1990s Skee Ball Lightning N1C

I parted ways with my Williams Scorpion and Big Guns in December, and as part of the deal on those took a pretty beat up but complete 1990s Skee Ball Lightning in trade. I thought it would need a lot of work but it was actually a pretty simple thing to revive.

The main issue with it was a bad power supply, which I received separated from the machine, heavily corroded, and caked with dust. I didn’t even bother testing it and just ordered a fresh Happ Power Pro 200W supply and threw that in. It connected right up, but on powering the cabinet only the red LED came on and stayed steady.

I’d done my homework and knew these machines need a higher +5V input voltage than most equipment. The Happ unit was set for 5.25 volts out of the box, and I had to crank it up to 5.6 volts to get the controller to boot (the test point on the board is in fact labeled 5.6V!). Once I did that it cycled through all of the LEDs, settled on green, and after a few moments greeted me with “Have a nice day”.

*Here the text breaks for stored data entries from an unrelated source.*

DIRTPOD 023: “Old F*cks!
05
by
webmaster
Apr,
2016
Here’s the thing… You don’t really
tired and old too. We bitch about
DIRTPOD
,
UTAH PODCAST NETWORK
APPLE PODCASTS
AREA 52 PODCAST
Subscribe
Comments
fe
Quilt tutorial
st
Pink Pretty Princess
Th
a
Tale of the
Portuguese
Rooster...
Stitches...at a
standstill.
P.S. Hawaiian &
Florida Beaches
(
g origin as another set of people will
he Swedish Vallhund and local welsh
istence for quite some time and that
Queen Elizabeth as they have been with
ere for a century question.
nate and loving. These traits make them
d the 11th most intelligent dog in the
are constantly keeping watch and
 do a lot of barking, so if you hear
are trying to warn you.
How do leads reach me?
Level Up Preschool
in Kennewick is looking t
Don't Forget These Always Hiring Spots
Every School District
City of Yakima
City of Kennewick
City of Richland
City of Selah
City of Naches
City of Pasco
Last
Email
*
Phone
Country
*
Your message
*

Now it would play but I still had no output on the dot matrix display… This ended up being dumb simple. The cable coming out of the display is actually two sections, joined with a male-male bridge connector inside the display housing. The bridge piece in my cable was broken in half, and missing four pins. I tracked down a replacement and reconnected everything and the display came right up. Very lucky, as replacements are pretty hard to find and can cost a few hundred bucks when they do turn up.

This machine is an ‘N1C’ serial number prefix variant. There are also ‘N1E’ prefix machines with a different controller board, and an early production block that uses Skee-Ball model ‘S’ controller hardware. I’ve seen posts that indicate shared hardware between the post-S Lightning machines, and other contemporaneous titles from Skee Ball including Skee Ball Too, Tower of Power, and Yoo Yoo Punch.

I also saw a NOS ‘N1H’ board for sale that is labeled “Lightning Logic Board” and shares the connector layout of the other board types, so I’m guessing there are other compatible boards out there too, if one could find appropriate ROM images.

One of the optical sensors for scoring is flaky, registering only about 30% of the time. Fortunately these Omron EE-SPY415 modules are still readily available through Mouser and various other parts suppliers’ sites for a little over $20 each.

By far the worst thing about this machine is the metal guard cage. It’s clearly endured a ton of abuse, and has a lot of popped welds and tears due to metal fatigue to show for it. I’m going to crib from modern skee ball variants and fabricate some plexiglass guards to replace the tired metal design.

All told, pretty nice score. Any alley roller game like this will still readily make money in a bar, so used machines still command a lot of cash, and I’m fortunate to have been able to pick up a project machine relatively inexpensively as part of a package deal.